Culture, Travel & Sport

In search of Romania, one of Europe’s most misunderstood countries

One of the world’s leading authorities on Romania has written a memoir. It is a deeply personal, often hilarious look back at an eventful career, as well as a love letter to a much misunderstood country.

By some distance the most fascinating chapter of Dennis Deletant’s Ceausescu and the Securitate – an otherwise academic (if highly readable) examination of how Romania’s secret police kept a country of 23 million people under such tight control – was dedicated to his own, personal struggle in the 1970s to procure an exit visa for Andrea, his Romanian wife.  



All too brief the episode reads like a bizarre comedy of manners, as one seemingly arbitrary obstacle after another is placed in Mrs Deletant’s way. At one stage an official even demands proof that she has returned a pair of borrowed plimsolls to her university gymnasium before allowing her to proceed with the exit visa application. 

A frequent visitor to Romania from the mid-1960s, those of us fortunate enough to have studied under Deletant (in my case at the University of London’s School of Slavonic and East European Studies) have long known that the now retired professor of Romanian studies was a wealth of such stories, offering a unique perspective of what daily life was really like in communist Romania.  

Lectures on post-World War II Romanian novels would be regularly punctured with tidbits about encounters with dissident poets in university bars, or randomly bumping into a well-known author on a steam train.  

There were others about the phone calls his father-in-law would receive from the Securitate, and of how he once momentarily considered applying for Romanian citizenship. “You want to join the madhouse?”, he was told by an official at the visa office. 

The Virgin Mary

But except for the story of Andrea Deletant’s exit visa in Ceausescu and the Securitate, published in 1995, none of these vignettes had alas ever been committed to print. Thankfully, In Search of Romania, Deletant’s latest book, published last month, rights that wrong. 

They’re all here, and more besides: tales of transporting a Virgin Mary statue across Romania in the back of a van; of sharing a car with Richard Nixon’s security detail on the then US president’s 1969 visit to Bucharest; recommending that Elena Ceaușescu not be awarded an honorary degree by the University of London; his piercing, critical, pseudonymous reportage from Romania published in the UK press; being declared persona non grata less than a year before Elena and her husband Nicolae were shot on Christmas Day 1989. 

There are also potted, poignant biographies of some key Romanian dissidents of the Ceaușescu era, including Corneliu Coposu and Doina Cornea, and Deletant’s dealings with them.

He also shares the history of his wife’s family: both Andrea Deletant’s father and grandfather were imprisoned during the 1950s. In both cases this was without formal charge: merely having been successful before the communist takeover of Romania was enough to warrant a prison sentence in those days. 

The Awkward Squad

Professor Deletant also takes us through his own Securitate file, which runs to many volumes, and which he was finally allowed to view only in 1995. That several Securitate agents were often assigned to tail him during his visits to Romania is evidence of how dangerous a threat the Ceaușescu regime viewed him. 

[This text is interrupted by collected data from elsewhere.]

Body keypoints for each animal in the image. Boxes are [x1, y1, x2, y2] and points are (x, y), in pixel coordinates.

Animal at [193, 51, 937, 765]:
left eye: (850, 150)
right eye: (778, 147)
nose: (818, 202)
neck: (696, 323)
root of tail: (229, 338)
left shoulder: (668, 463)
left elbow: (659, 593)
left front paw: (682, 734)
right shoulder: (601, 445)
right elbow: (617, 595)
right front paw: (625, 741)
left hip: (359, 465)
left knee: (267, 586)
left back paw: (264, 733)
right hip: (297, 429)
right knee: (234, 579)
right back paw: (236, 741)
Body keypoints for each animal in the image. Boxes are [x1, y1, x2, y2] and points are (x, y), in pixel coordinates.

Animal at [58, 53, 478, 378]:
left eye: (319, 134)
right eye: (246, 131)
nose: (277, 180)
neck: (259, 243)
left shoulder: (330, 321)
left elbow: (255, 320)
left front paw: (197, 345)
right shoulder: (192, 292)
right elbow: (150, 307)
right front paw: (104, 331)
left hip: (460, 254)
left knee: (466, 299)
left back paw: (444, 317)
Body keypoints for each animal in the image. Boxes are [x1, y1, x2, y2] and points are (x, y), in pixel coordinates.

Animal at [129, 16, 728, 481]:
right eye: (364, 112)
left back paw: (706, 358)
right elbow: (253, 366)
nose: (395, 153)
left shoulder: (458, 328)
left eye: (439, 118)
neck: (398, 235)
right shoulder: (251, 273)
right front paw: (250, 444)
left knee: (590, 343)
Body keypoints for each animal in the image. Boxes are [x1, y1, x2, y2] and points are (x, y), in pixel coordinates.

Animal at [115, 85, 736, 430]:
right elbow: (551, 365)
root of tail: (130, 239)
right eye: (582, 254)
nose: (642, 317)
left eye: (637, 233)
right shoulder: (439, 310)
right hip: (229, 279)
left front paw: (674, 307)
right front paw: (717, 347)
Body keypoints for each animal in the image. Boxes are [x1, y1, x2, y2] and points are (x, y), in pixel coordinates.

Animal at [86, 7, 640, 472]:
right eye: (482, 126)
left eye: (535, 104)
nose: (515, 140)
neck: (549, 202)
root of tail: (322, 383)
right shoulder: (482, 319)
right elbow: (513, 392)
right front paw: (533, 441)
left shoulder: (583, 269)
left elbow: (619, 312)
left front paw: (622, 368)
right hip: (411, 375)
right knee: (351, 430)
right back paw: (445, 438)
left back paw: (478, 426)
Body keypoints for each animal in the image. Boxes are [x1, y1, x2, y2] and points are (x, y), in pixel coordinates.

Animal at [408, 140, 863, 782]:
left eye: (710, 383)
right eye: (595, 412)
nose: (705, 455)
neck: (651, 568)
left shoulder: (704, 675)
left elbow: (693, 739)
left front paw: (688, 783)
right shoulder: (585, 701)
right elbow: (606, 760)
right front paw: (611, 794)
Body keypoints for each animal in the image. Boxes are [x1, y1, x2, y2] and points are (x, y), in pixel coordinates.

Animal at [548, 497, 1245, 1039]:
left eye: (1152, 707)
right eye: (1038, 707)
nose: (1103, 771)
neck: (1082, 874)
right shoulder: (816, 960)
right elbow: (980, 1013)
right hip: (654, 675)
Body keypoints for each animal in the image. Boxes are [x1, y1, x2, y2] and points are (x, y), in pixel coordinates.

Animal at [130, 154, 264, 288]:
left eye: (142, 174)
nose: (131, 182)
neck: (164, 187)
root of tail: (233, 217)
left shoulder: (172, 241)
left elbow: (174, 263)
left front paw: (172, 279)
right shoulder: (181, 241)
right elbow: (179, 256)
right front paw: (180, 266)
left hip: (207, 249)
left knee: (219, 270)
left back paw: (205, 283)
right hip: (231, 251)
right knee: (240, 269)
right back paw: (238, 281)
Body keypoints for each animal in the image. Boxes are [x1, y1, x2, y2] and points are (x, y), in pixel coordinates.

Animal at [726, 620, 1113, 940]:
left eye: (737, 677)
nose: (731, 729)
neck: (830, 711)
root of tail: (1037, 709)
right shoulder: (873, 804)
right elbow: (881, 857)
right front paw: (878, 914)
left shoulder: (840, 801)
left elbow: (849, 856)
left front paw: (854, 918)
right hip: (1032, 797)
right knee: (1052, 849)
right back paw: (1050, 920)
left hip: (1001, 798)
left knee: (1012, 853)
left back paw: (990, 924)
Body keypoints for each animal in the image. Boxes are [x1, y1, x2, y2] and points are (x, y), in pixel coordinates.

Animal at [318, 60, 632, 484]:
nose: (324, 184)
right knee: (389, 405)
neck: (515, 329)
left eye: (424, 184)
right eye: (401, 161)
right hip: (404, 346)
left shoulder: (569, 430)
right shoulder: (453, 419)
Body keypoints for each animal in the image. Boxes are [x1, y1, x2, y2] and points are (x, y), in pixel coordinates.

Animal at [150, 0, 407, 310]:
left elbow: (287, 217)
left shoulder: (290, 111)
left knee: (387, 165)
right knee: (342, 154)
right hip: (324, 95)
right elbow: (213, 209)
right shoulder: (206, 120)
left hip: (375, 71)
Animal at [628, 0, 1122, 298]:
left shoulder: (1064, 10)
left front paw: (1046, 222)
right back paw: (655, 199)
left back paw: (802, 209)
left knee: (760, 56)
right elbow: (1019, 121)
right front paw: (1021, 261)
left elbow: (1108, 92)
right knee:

And not without reason. What becomes abundantly clear from reading In Search of Romania is that Deletant was a key member of what was once dubbed (by journalist John Sweeney, if memory serves) “The Awkward Squad”: a group of international academics, journalists and human rights activists who did so much to bring the suffering of the Romanian people during the 1980s to the world’s attention, slowly but steadily eroding any remaining political capital Ceaușescu held in the West. 

What makes Deletant’s perspective of Romania unique is that he is at once both an insider (a professor of Romanian studies, a gifted Romanian speaker, married to a Romanian) and outsider (a foreigner).  

He admits as much, writing, “as a British citizen…the worst I could suffer for any offence taken by the regime was eventual expulsion from the country. It gave me a freedom of behaviour that was denied to Romanians.” 

Many others benefited from the same privileged status, but few used it to such good effect.  

I’ve been waiting 25 years for Deletant, an inspiring teacher who imbued in me a love of Romania, its people and its language, to write his memoirs, and this volume doesn’t disappoint. Other foreigners have written good memoirs about Romania, far more have written bad ones. This is the best of the lot.


In Search of Romania by Dennis Deletant is published by Hurst.